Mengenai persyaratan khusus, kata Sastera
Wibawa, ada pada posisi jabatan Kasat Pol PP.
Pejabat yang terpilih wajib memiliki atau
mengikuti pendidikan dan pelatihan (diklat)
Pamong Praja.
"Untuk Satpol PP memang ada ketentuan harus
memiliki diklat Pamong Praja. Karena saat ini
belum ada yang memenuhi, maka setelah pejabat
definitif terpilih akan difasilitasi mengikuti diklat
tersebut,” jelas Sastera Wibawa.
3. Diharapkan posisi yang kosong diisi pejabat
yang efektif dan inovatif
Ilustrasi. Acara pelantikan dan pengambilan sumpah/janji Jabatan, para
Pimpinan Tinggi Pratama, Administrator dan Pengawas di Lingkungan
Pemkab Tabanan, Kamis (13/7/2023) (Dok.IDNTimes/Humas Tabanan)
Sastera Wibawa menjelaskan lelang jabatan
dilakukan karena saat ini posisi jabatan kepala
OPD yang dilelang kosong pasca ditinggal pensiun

--

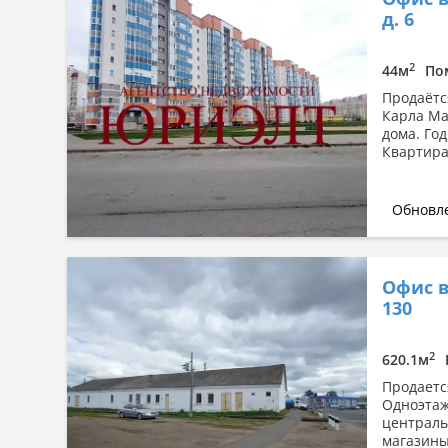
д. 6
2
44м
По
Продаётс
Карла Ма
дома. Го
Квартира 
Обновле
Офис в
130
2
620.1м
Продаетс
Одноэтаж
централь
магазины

...

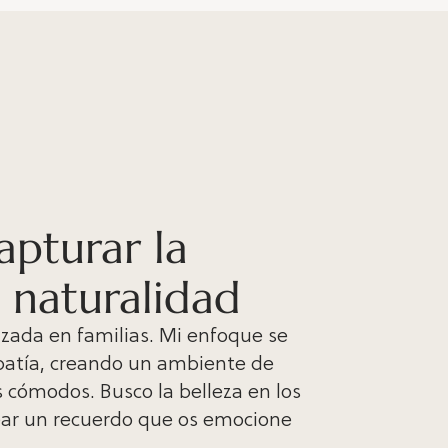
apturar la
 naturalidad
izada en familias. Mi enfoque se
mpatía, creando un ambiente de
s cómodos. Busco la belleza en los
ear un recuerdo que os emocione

What is being asked: Look over the material above and report each line holding "mengikuti".

Task solution:
mengikuti pendidikan dan pelatihan (diklat)
definitif terpilih akan difasilitasi mengikuti diklat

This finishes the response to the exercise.